_APPLY WHAT YOU READ_:
- A) Name every book title that appears in the biographical note below.
- B) Reproduce the biographical note below word for word, from "From 2007 to" up to and including "Boghossian and me.".

_SELECTED EXCERPT_:

For more (and more up-to-date) information about me, see my personal homepage 

I am a philosopher at the University of Oslo. I have a BA in Philosophy, Politics and Economics, from Oxford. I have PhD in Philosophy from UC Berkeley. 

Before moving to Oslo in 2015, I held an Arche Chair at the University of St Andrews for 8 years, and was director of Arche Philosophical Research Centre for 4 years. I still have a part-time position (as Professor of Philosophy) at St Andrews. Before St Andrews I worked at Oxford University and was a fellow of Somerville College.

From 2007 to 2017 Deirdre Wilson and I directed the Linguistic Agency component of  CSMN at the University of Oslo. I am a Co-Director of ConceptLab. I am the PI of the 5-year Toppforsk project on Conceptual Engineering

I am the Editor-in-Chief of the journal Inquiry.

Since 2008 I am a fellow of the Norwegian Academy of Science and Letters

For discussion of my work and related literature see my  Google scholar page.  Here is (brutt lenke)  an interview in 3am:Magazine where I discuss some of my work. Here is an interview where I discuss my book Philosophy without Intuitions and here is a link to a video recording of a debate between Paul Boghossian and me. 

I work in all areas of systematic philosophy. My eight monographs provide a good overview of what I am interested in:

  • Insensitive Semantics (w. E. Lepore, Blackwell 2004) is about the ways in and extent to which meaning and interpretation is context sensitive. It is also about what contexts are and what it is to be in on. The book develops and defends two now influential theories: semantic minimalism and speech act pluralism.
  • Language Turned on Itself (w. E. Lepore, Oxford University Press 2007) is about meta-linguistic discourse and various form of quotation – how language can be used to talk about language.
  • My third book,  Relativism and Monadic Truth (w J. Hawthorne, Oxford University Press 2009) is an argument against relativism about truth and in favor of the view that truth is a monadic property.

_DATA UNDER STUDY_:
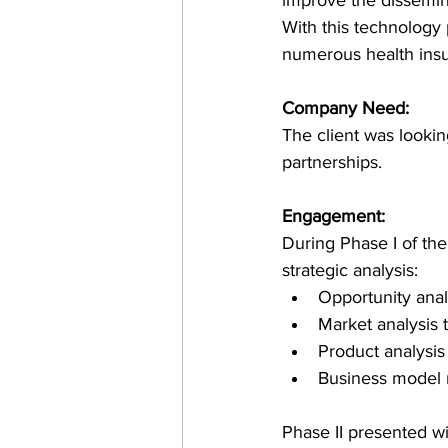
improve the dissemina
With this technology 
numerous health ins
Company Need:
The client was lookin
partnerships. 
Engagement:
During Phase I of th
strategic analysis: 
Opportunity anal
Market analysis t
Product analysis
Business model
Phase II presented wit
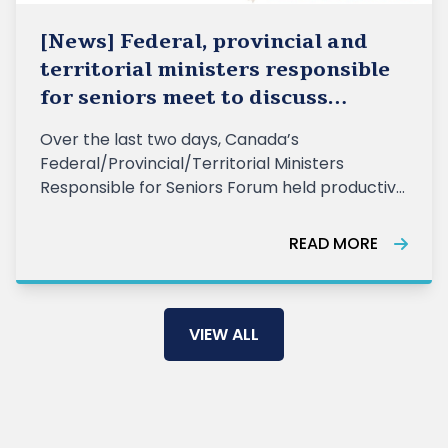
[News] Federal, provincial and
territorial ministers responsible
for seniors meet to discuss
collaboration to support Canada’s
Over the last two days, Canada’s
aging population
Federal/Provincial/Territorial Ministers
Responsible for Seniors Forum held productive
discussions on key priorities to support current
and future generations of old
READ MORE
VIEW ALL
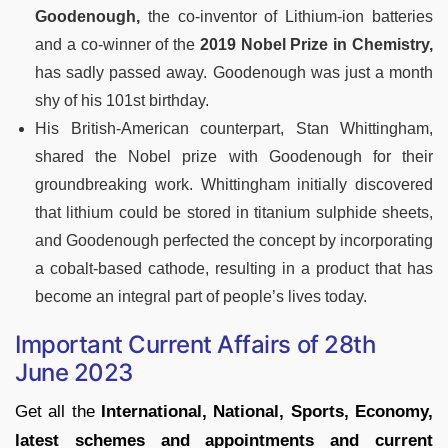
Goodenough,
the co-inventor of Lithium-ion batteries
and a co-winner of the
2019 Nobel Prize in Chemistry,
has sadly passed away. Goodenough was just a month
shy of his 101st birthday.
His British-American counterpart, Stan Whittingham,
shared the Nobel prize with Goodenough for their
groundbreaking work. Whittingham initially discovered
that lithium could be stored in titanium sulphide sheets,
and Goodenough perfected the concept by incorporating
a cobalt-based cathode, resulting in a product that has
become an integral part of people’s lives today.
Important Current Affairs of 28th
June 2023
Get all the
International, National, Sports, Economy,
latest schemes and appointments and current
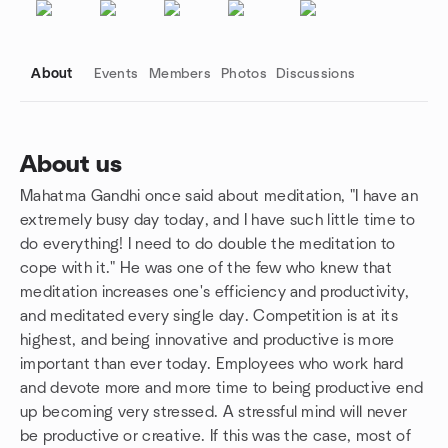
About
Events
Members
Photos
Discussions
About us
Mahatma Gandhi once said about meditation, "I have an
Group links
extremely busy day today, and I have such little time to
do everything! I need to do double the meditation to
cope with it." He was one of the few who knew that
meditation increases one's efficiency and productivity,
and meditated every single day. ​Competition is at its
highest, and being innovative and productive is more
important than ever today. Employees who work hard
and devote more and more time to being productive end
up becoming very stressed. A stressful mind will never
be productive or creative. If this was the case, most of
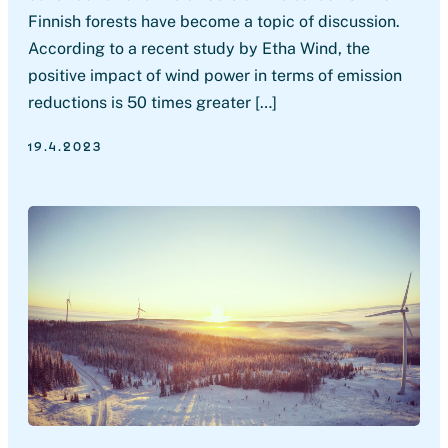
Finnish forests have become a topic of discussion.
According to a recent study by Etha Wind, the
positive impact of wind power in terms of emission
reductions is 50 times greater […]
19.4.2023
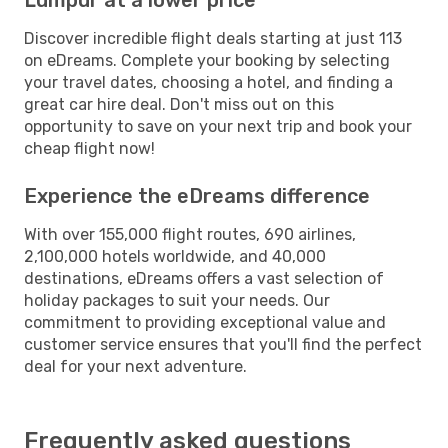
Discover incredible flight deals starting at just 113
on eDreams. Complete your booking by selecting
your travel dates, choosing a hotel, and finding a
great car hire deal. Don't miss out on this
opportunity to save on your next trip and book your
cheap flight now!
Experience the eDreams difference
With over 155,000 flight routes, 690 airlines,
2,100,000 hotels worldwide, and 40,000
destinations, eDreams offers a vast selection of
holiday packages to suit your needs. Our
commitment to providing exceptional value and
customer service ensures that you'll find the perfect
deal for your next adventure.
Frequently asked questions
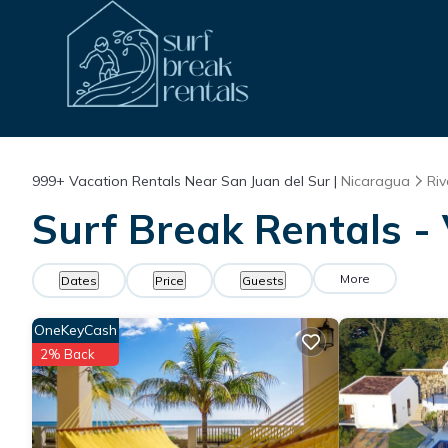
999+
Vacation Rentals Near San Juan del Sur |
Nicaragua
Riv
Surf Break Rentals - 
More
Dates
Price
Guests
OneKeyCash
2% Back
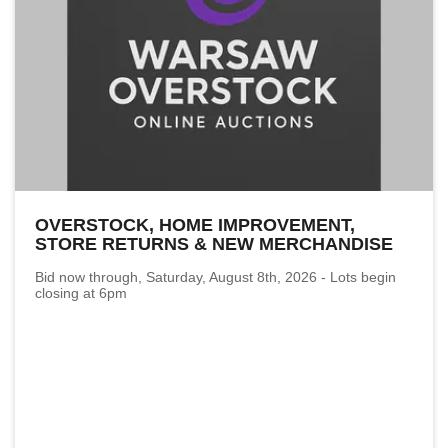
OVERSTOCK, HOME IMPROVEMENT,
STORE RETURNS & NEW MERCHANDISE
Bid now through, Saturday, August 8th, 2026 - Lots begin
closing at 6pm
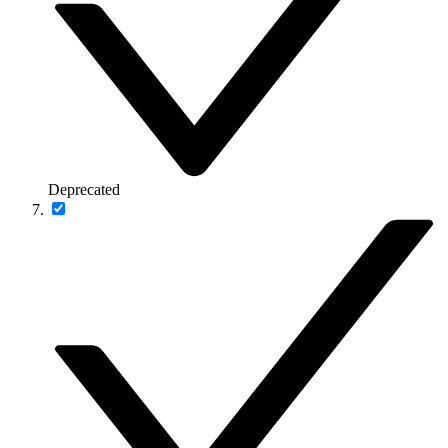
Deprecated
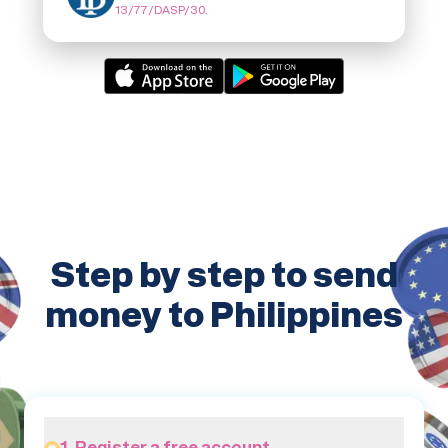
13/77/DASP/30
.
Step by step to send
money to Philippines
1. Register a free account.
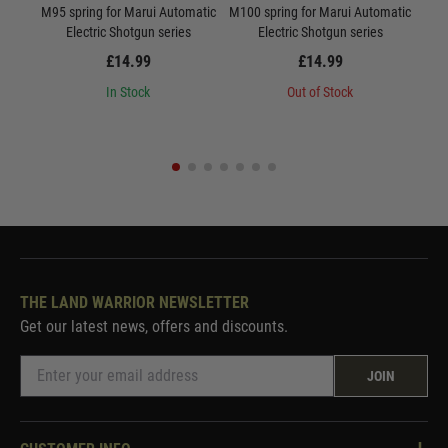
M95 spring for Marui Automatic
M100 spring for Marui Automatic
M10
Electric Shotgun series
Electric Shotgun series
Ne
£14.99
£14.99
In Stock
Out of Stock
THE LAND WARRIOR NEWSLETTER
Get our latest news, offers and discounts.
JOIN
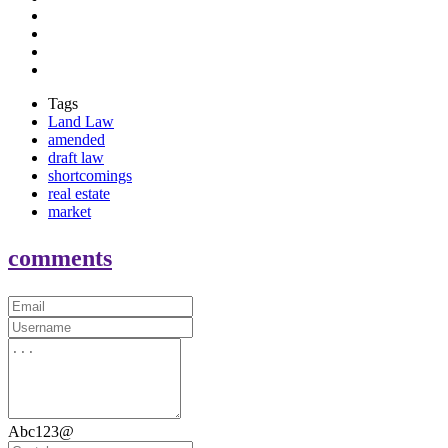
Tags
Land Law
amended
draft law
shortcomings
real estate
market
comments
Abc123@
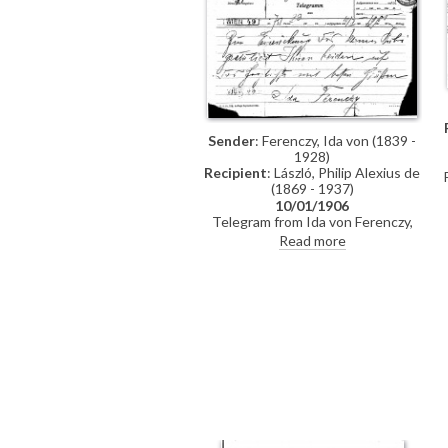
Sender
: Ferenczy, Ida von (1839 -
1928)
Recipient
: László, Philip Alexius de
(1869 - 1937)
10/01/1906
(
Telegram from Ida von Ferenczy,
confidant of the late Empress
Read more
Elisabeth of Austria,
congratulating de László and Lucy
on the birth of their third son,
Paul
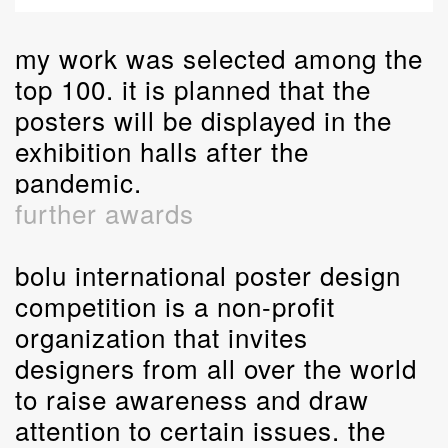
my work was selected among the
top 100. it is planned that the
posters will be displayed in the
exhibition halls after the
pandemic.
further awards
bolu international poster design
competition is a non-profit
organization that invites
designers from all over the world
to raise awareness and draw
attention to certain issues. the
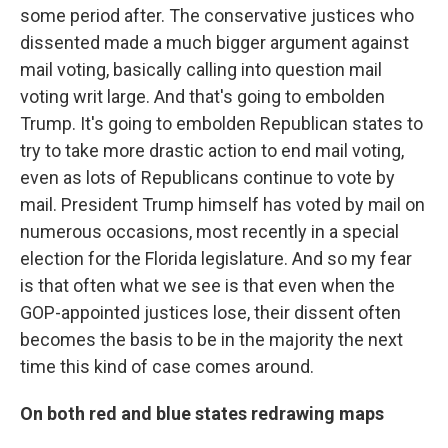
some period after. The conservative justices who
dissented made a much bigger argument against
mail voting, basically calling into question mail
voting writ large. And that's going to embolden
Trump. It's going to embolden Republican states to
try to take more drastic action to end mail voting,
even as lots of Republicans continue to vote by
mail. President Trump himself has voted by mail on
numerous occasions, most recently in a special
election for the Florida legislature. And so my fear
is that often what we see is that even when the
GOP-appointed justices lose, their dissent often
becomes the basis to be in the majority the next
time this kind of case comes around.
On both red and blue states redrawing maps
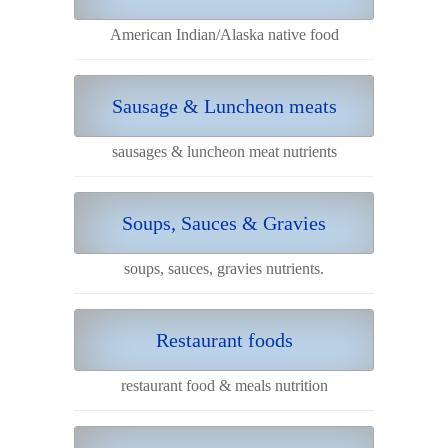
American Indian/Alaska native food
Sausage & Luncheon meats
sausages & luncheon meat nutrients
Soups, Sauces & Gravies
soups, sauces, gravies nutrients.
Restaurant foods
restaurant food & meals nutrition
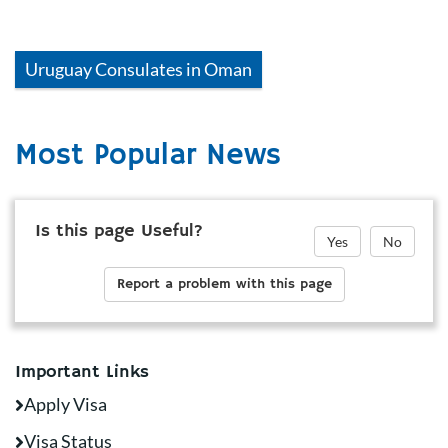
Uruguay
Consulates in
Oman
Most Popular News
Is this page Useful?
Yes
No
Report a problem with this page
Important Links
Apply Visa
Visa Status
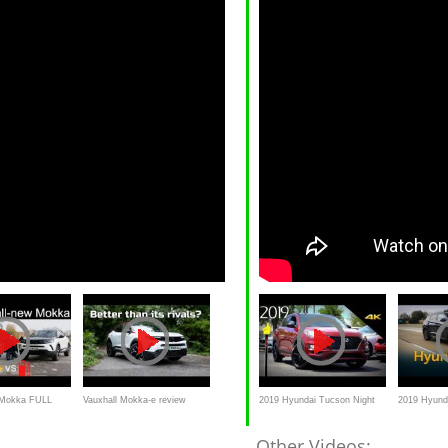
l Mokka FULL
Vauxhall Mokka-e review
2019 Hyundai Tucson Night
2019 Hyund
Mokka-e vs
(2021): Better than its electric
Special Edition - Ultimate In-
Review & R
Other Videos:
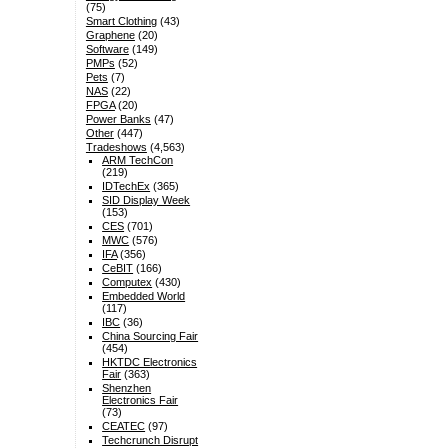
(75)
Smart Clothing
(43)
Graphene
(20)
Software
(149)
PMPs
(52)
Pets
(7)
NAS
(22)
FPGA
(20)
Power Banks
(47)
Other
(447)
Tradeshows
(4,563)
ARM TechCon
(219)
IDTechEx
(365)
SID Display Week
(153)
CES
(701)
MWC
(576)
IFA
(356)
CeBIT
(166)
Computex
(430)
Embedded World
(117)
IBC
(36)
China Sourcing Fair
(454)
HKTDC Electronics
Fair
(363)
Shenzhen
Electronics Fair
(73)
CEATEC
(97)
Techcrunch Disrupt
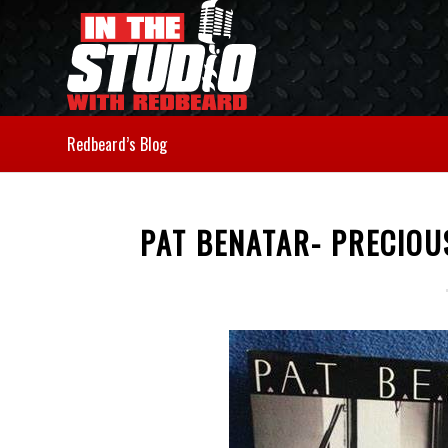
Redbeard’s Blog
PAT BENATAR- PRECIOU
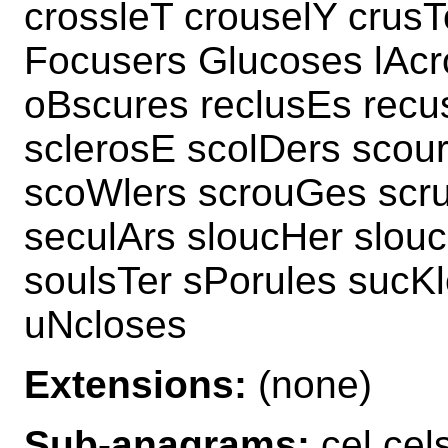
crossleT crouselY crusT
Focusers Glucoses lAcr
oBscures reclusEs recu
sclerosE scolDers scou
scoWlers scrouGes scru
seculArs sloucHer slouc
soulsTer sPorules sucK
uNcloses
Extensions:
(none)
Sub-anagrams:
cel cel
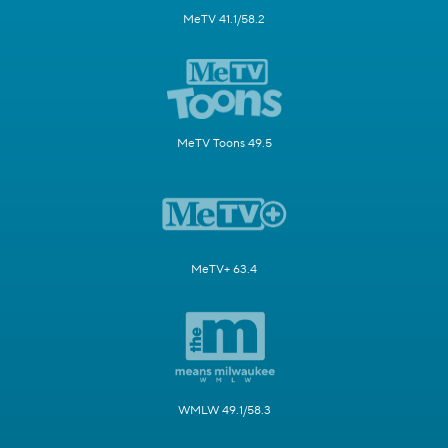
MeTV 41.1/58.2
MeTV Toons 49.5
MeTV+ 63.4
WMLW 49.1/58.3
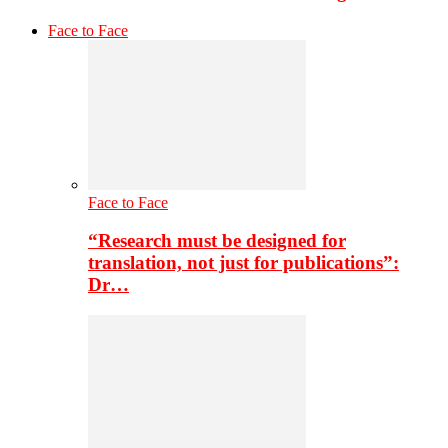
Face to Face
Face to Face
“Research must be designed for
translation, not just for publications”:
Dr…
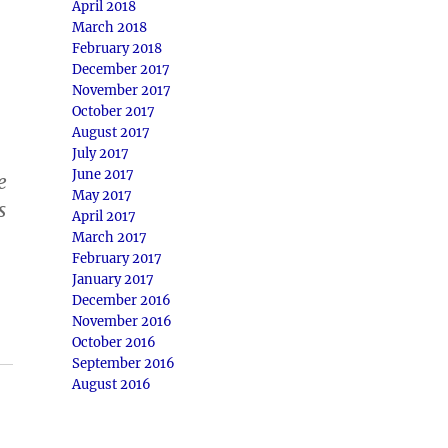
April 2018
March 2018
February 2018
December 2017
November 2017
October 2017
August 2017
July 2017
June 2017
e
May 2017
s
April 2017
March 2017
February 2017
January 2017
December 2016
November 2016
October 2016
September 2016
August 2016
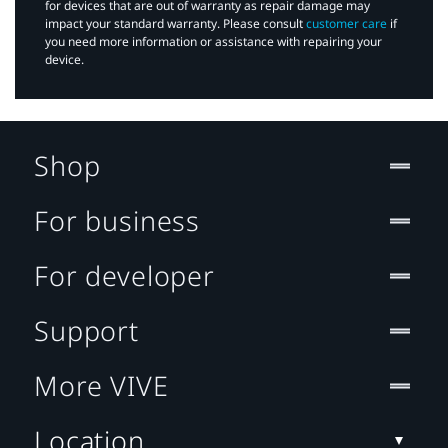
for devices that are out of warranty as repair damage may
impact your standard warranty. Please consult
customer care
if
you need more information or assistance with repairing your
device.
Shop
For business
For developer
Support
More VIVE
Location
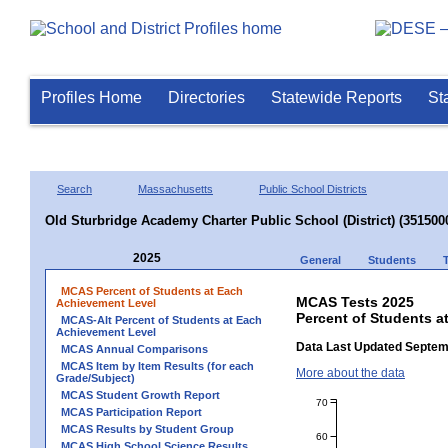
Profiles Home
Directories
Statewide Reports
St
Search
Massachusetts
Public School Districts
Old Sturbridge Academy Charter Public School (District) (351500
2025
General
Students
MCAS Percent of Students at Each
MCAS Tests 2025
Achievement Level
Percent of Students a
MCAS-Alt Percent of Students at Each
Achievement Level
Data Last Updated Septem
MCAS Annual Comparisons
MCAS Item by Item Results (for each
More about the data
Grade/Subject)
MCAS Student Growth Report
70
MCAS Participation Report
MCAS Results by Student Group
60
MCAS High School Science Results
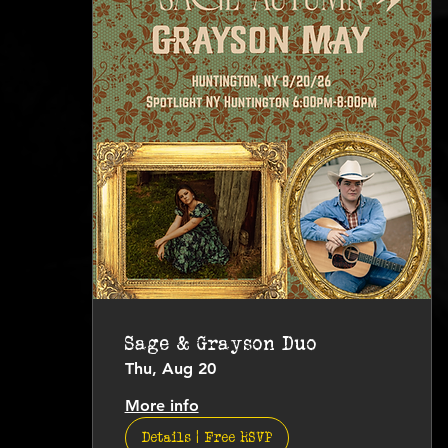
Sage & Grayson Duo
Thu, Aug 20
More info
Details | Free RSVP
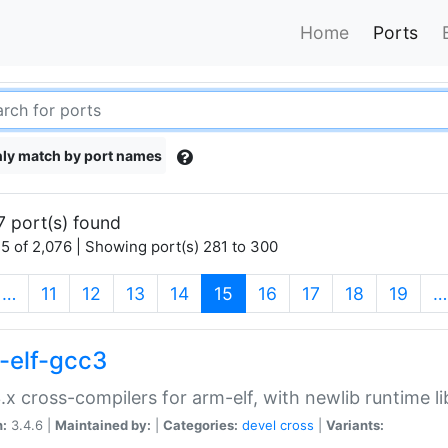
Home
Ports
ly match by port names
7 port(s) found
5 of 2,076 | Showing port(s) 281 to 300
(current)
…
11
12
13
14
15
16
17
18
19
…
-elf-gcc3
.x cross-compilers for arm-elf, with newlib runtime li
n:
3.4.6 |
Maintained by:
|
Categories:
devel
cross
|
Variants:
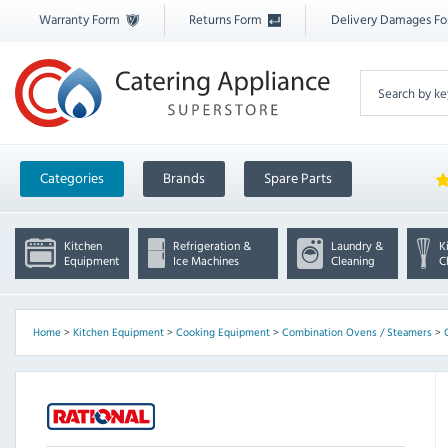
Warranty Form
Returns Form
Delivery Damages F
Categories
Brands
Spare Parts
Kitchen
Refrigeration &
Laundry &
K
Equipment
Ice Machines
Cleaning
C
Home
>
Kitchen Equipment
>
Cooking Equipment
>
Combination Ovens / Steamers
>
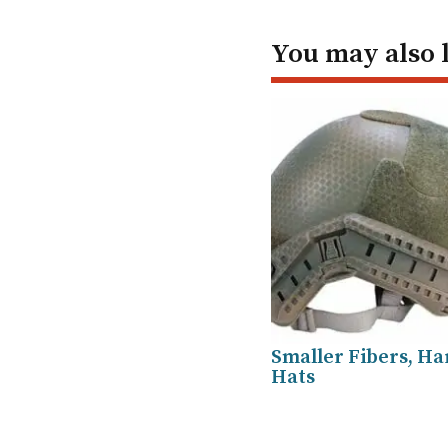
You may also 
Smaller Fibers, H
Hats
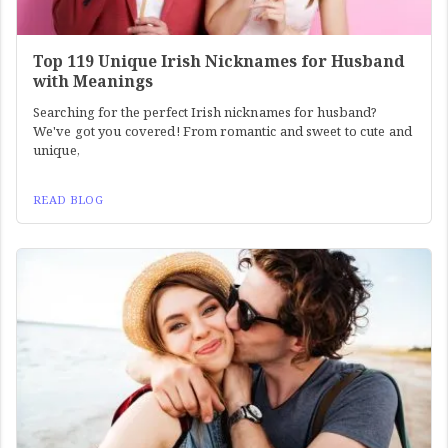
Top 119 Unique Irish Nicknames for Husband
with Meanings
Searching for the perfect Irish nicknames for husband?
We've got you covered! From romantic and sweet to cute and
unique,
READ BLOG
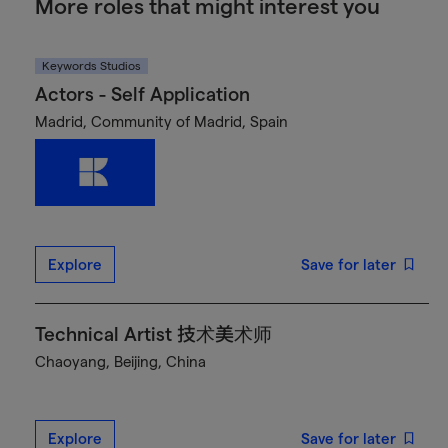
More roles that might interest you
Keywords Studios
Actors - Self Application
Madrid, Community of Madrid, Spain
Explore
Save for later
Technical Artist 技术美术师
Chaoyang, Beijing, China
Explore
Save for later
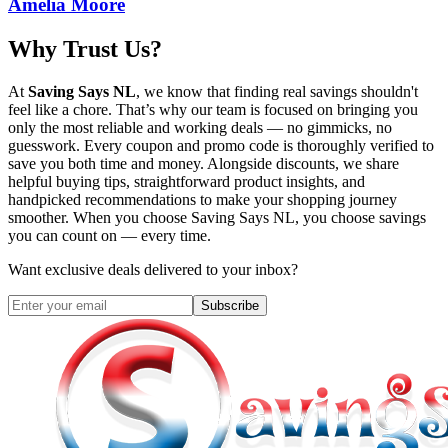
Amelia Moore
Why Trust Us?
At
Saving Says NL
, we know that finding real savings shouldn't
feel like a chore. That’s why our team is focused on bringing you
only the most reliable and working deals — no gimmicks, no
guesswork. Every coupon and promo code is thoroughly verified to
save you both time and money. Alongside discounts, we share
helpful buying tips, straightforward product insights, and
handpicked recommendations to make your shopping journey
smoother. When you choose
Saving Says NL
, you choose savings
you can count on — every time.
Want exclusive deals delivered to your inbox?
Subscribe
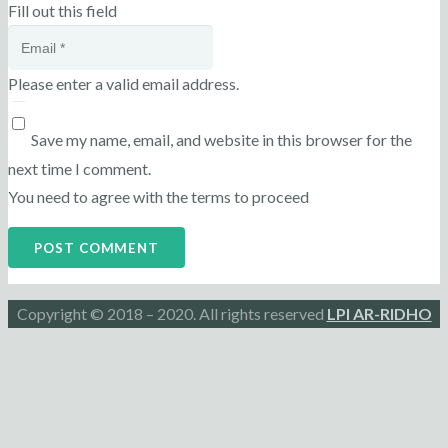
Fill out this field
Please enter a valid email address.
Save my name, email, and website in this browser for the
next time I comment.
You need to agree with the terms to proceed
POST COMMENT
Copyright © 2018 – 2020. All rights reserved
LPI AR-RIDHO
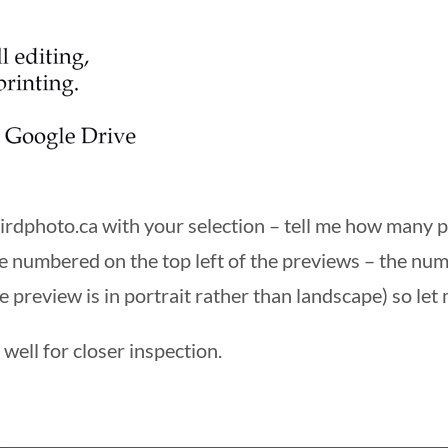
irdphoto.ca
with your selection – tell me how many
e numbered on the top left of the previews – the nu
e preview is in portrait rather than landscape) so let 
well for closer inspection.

_NUMBERED ANSWERS_:
- A)
Philosophy without Intuitions
Insensitive Semantics
Language Turned on Itself
Relativism and Monadic Truth

- B)
From 2007 to 2017 Deirdre Wilson and I directed the Linguistic Agency component of  CSMN at the University of Oslo. I am a Co-Director of ConceptLab. I am the PI of the 5-year Toppforsk project on Conceptual Engineering

I am the Editor-in-Chief of the journal Inquiry.

Since 2008 I am a fellow of the Norwegian Academy of Science and Letters

For discussion of my work and related literature see my  Google scholar page.  Here is (brutt lenke)  an interview in 3am:Magazine where I discuss some of my work. Here is an interview where I discuss my book Philosophy without Intuitions and here is a link to a video recording of a debate between Paul Boghossian and me.